■ **Information**:
-- Opening Marker --

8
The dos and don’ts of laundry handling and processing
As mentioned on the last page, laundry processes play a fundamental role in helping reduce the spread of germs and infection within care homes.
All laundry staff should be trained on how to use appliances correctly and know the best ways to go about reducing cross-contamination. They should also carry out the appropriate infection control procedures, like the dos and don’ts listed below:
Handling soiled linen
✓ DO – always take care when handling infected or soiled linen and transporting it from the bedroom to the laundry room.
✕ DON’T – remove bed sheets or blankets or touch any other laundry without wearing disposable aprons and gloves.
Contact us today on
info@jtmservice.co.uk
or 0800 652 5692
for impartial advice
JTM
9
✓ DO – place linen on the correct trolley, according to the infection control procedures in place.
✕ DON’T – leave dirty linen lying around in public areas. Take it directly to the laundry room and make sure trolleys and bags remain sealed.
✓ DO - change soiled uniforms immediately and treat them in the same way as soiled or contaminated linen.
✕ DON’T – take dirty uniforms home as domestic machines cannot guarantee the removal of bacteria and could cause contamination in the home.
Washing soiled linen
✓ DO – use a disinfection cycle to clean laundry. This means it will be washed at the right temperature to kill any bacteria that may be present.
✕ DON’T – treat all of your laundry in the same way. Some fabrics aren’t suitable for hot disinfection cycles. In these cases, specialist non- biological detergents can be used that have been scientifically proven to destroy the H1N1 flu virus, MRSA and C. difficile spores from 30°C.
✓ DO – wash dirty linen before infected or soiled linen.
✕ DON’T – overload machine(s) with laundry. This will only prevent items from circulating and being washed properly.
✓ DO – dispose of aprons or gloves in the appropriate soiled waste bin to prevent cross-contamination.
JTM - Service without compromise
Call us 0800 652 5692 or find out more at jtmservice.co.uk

-- Closing Marker --
-- Opening Marker --

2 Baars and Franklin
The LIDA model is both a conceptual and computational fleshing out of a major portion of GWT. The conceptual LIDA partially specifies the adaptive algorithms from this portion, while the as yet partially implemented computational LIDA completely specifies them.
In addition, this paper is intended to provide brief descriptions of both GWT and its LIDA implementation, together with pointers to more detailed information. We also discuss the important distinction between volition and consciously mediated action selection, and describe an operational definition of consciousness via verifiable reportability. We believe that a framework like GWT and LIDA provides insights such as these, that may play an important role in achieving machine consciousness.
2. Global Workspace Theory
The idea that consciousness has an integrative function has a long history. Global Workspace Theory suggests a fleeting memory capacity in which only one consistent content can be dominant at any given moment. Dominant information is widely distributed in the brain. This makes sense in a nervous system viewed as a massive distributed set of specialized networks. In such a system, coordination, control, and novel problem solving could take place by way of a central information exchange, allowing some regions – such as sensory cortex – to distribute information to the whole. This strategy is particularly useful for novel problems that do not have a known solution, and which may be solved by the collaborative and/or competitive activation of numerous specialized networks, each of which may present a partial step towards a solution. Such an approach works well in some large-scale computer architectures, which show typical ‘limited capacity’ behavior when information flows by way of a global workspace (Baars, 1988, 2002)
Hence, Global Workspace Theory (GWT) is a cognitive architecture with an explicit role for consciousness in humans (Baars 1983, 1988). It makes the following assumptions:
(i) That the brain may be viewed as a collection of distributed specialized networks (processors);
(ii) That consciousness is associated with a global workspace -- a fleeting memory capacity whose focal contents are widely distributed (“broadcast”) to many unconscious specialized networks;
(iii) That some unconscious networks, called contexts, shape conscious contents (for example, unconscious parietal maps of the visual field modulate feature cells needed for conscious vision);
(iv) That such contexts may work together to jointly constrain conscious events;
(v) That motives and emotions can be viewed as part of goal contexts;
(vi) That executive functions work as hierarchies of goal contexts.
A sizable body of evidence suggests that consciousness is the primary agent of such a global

-- Closing Marker --
-- Opening Marker --

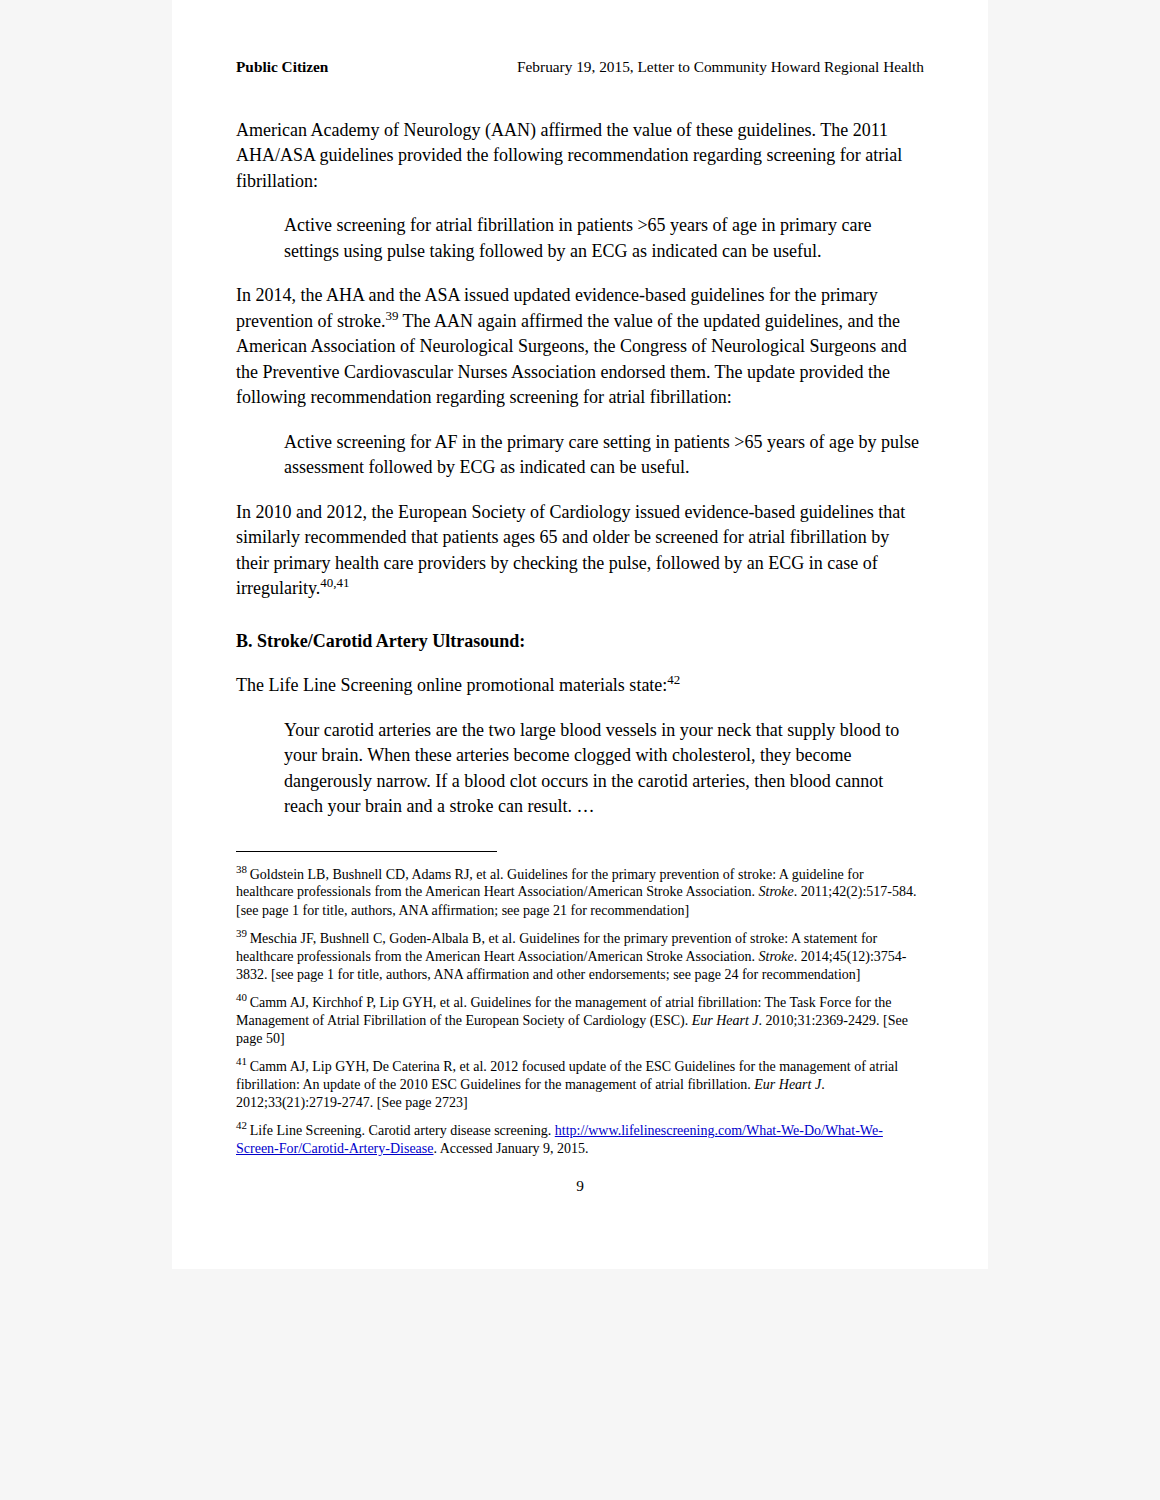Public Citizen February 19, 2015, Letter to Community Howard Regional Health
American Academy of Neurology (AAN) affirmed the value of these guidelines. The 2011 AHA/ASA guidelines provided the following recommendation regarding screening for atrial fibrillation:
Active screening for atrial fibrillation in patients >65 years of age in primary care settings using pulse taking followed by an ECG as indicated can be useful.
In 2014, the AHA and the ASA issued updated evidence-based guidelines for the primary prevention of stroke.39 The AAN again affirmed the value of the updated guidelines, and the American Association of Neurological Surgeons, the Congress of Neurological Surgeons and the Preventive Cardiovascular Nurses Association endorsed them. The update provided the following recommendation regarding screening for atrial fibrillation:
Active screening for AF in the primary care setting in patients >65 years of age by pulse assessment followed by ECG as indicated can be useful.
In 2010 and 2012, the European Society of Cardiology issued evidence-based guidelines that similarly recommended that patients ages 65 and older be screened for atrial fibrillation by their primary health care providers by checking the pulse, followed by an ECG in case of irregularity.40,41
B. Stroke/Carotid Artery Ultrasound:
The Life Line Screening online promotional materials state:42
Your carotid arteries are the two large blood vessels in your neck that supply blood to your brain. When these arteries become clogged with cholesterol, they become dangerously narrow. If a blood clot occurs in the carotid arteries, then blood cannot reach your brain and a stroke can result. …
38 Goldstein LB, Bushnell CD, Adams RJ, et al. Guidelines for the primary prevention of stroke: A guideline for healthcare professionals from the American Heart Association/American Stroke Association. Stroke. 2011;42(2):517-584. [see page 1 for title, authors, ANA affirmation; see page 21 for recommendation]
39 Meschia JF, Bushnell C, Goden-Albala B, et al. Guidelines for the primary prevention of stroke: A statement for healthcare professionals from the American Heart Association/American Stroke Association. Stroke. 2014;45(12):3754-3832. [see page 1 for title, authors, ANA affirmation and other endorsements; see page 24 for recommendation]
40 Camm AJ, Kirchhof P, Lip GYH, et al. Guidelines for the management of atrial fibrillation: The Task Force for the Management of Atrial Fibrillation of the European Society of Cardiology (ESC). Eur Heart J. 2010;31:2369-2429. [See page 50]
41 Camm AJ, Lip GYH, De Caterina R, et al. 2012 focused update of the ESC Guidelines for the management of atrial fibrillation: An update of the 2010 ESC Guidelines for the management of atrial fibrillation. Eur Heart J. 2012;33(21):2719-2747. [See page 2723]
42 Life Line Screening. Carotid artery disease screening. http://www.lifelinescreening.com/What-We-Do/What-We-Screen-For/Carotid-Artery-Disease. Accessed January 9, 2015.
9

-- Closing Marker --

■ **What you will do**:
Find the word "following" in the data and copy out each line where it turns up.

■ **Exercise result**:
Hence, Global Workspace Theory (GWT) is a cognitive architecture with an explicit role for consciousness in humans (Baars 1983, 1988). It makes the following assumptions:
American Academy of Neurology (AAN) affirmed the value of these guidelines. The 2011 AHA/ASA guidelines provided the following recommendation regarding screening for atrial fibrillation:
In 2014, the AHA and the ASA issued updated evidence-based guidelines for the primary prevention of stroke.39 The AAN again affirmed the value of the updated guidelines, and the American Association of Neurological Surgeons, the Congress of Neurological Surgeons and the Preventive Cardiovascular Nurses Association endorsed them. The update provided the following recommendation regarding screening for atrial fibrillation:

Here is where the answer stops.